JEU des 5 questions

Cinq questions à Catherine Gaudet, chorégraphe

© Julie Artacho

Pour Catherine Gaudet, ODE est un acte de vie et un appel d’air. Se déployant avec 10 interprètes, le spectacle se situe à la frontière du rock, du rituel païen et d’un groupe de croissance personnelle.

Les jolies choses a connu un succès critique et populaire. Est-ce que cela affecte d’une façon ou d’une autre la chorégraphe et le processus créatif qui suit ?

L’ego est une bête étrange et, dans mon cas, il rue dans les brancards, que la pièce précédente ait du succès ou non. Bien que je n’aime pas l’admettre, la façon dont la prochaine pièce sera reçue est une inquiétude qui surgit régulièrement pendant le processus. Ce peut être un piège stérile. Je dois alors rester à l’affût des conventions que je m’impose à moi-même, de façon plus ou moins consciente, par insécurité ou désir d’être aimée. Je trouve intéressant cette posture inconfortable qui soulève un questionnement constant, à savoir si j’aime sincèrement ce que je suis en train de créer, ou si je cherche seulement un lieu rassurant où me réfugier. C’est un duel qui s’engage à l’intérieur de ma propre conscience et qui génère du doute. Ce doute devient moteur; une mise au défi qui stimule. En ce qui concerne ODE et le fait que la pièce suive Les Jolies choses, je peux seulement dire que le doute a été régulièrement présent.

© Julie Artacho

L’exaltation de la sortie de pandémie semble passée quoique l’on parle d’une ribambelle au début de ODE, est-ce un clin d’œil à l’enfance ?
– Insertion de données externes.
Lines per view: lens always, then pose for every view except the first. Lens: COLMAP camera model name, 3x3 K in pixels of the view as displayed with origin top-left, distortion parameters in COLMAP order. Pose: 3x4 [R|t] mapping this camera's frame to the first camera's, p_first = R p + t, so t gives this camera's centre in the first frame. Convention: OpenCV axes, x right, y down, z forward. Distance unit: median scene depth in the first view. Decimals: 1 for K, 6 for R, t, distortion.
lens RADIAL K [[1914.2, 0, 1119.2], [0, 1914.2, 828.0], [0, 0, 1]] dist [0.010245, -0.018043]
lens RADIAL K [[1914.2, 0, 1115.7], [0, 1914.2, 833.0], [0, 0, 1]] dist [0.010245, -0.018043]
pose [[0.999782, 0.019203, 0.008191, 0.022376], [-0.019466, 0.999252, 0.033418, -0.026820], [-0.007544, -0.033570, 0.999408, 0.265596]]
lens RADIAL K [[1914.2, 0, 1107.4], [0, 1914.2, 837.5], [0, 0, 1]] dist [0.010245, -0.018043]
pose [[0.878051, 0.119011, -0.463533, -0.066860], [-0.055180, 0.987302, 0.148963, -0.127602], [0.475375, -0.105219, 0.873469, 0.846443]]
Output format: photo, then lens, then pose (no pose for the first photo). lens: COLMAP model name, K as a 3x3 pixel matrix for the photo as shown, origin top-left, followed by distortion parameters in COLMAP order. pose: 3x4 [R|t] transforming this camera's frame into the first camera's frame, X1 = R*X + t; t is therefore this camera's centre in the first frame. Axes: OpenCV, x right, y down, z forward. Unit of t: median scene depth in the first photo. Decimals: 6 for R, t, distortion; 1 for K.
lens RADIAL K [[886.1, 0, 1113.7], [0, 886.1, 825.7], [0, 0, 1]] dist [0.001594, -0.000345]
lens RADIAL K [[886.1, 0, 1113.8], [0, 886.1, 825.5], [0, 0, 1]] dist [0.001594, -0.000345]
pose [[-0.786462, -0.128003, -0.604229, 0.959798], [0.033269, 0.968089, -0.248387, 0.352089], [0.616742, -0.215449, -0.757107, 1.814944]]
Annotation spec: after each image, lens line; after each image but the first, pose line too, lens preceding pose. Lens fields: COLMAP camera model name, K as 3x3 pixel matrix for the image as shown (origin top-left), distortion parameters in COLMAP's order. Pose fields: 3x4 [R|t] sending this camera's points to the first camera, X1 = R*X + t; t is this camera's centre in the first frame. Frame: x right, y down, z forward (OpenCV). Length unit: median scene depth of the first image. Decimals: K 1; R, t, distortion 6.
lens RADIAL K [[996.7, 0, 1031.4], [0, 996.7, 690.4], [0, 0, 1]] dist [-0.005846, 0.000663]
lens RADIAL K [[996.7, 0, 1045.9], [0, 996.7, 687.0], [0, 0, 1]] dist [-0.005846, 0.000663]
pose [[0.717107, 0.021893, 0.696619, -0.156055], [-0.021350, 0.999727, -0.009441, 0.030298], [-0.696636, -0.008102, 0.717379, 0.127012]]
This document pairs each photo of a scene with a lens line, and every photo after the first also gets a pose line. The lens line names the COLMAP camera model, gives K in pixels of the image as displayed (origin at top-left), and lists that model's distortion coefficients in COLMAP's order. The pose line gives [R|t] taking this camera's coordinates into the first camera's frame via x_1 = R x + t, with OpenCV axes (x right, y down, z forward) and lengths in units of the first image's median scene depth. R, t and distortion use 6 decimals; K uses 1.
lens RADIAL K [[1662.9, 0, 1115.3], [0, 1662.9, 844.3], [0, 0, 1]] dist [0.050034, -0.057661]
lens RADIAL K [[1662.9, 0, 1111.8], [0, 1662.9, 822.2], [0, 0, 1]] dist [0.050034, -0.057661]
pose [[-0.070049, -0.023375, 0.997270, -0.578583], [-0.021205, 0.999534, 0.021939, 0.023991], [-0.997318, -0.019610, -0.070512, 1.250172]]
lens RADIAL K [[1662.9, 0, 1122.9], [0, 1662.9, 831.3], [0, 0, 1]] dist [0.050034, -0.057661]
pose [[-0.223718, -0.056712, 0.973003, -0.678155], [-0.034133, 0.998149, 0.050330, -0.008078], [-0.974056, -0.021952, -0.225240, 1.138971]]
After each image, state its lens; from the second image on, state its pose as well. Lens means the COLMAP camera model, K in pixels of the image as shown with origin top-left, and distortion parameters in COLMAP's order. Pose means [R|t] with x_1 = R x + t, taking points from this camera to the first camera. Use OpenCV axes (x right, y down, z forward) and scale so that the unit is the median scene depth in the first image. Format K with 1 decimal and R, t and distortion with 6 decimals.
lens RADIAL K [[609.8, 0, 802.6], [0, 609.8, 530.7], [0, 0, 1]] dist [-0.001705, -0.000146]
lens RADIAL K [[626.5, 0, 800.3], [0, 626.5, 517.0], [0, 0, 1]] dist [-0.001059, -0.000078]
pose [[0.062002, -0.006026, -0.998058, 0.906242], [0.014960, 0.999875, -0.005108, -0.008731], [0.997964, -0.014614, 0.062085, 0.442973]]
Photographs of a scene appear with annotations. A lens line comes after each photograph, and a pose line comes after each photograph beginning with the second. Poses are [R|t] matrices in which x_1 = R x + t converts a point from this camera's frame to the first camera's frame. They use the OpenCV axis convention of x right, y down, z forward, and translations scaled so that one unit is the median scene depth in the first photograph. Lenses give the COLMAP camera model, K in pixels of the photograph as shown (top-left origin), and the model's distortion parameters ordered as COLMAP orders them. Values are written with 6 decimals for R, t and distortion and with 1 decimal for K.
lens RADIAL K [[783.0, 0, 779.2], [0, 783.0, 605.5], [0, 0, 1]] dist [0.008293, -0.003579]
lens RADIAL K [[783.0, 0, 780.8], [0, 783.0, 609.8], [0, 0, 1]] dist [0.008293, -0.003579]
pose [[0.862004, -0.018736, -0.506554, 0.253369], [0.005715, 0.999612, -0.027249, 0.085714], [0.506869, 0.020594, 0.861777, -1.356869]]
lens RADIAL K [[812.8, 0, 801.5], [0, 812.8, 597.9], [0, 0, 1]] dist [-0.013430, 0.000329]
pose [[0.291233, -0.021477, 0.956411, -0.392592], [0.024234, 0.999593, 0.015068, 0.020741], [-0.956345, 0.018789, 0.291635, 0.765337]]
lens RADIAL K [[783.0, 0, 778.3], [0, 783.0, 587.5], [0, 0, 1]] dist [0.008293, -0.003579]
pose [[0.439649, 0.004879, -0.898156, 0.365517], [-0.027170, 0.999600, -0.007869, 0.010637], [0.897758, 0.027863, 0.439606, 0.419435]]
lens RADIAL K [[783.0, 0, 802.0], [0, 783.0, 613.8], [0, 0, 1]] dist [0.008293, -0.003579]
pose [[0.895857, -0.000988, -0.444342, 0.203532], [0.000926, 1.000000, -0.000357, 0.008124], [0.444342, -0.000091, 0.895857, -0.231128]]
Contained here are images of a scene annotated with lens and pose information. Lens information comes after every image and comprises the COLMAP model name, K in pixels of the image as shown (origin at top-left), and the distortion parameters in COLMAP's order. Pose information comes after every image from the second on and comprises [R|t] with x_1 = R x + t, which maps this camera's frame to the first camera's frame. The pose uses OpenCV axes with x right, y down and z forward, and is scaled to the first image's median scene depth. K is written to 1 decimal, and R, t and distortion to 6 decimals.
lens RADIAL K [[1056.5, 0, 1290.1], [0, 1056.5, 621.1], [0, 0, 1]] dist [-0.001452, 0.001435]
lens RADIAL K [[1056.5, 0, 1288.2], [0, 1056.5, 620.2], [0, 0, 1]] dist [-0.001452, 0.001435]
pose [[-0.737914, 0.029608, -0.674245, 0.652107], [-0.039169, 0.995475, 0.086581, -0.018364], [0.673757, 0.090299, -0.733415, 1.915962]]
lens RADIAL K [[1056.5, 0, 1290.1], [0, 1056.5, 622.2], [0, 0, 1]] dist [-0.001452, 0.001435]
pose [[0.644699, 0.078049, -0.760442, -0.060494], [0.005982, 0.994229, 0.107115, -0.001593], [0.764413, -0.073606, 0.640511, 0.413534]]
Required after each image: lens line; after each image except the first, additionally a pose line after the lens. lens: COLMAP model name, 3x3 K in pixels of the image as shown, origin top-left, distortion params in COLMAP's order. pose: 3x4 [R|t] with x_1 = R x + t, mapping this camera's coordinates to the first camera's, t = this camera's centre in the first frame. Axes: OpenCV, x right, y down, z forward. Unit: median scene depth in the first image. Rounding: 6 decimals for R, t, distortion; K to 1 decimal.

Je ne vois, dans ODE, ni de clin d’œil à l’enfance ni de lien particulier avec la sortie de pandémie. Il n’y a d’ailleurs plus de ribambelle dans le spectacle, bien que je me sois basée sur cette image pour créer. Toutefois, il y a bien une recherche d’exaltation qui a fortement nourri le travail. Le désir de départ était celui de créer une forme de rituel extatique par le chant et une suite de mouvements simples, voire naïfs, premiers, essentiels, et une recherche d’étourdissement et de vertige.

Après une pièce mathématique, ludique et très athlétique, votre questionnement porte donc sur ce qui se cache derrière le joli, le beau, l’innocence ?

Lorsque je travaille, je suis la piste d’instincts et d’intuitions, plutôt que d’une thématique clairement et préalablement définie ou d’un message à livrer. Au départ du processus, je souhaitais produire la tension entre images légères et un sous-texte extrêmement sombre. J’étais habitée par l’idée que l’harmonie, ou l’apparence d’harmonie, nécessitent un sacrifice; un prix à payer parfois élevé. Ainsi, cette idée nous a servi à produire les matériaux de la pièce, mais elle s’est peu à peu décollée du processus et n’est plus au cœur de mes préoccupations actuelles. Par contre, le besoin de générer de l’ambiguïté dans l’œuvre continue d’être au centre de ma démarche. Des images parfois dichotomiques s’entrechoquent et produisent cet effet.

Il semble que ODE s’attaque ainsi aux faux-semblants de notre société. Et si on dansait justement pour oublier ou camoufler tout ce qui va ou paraît aller mal ?

Les interprètes de la pièce oscillent entre sincérité et action mécanique, mais ceci est l’effet de procédés chorégraphiques plutôt que d’une tentative de faire le procès de quoi que ce soit. La danse, quant à elle, est pour moi un acte de vie, un appel d’air. Du point de vue du réel, je la pratique pour me retrouver moi-même, trouver ou générer du sens, plutôt que pour oublier ou camoufler. Du point de vue de la fiction, cela dépend de l’intention ou de l’écriture. Elle peut autant servir à révéler qu’à camoufler.

Difficile de ne pas parler alors du financement des arts, la danse manque notamment de fonds pour les tournées. Comme artiste, êtes-vous inquiète pour la suite des choses ?

J’ai toujours été inquiète pour la suite des choses. Je ne me souviens pas d’avoir connu un milieu qui ne soit pas précaire. Pratiquer son art dans des conditions décentes était déjà une lutte de tous les instants. Dans l’état actuel du financement des arts, l’insécurité, voire l’anxiété, déjà fortement présentes dans le milieu, s’exacerbent et les conditions de vie et de pratique se dégradent. Oui, je suis encore plus inquiète qu’avant. On recule.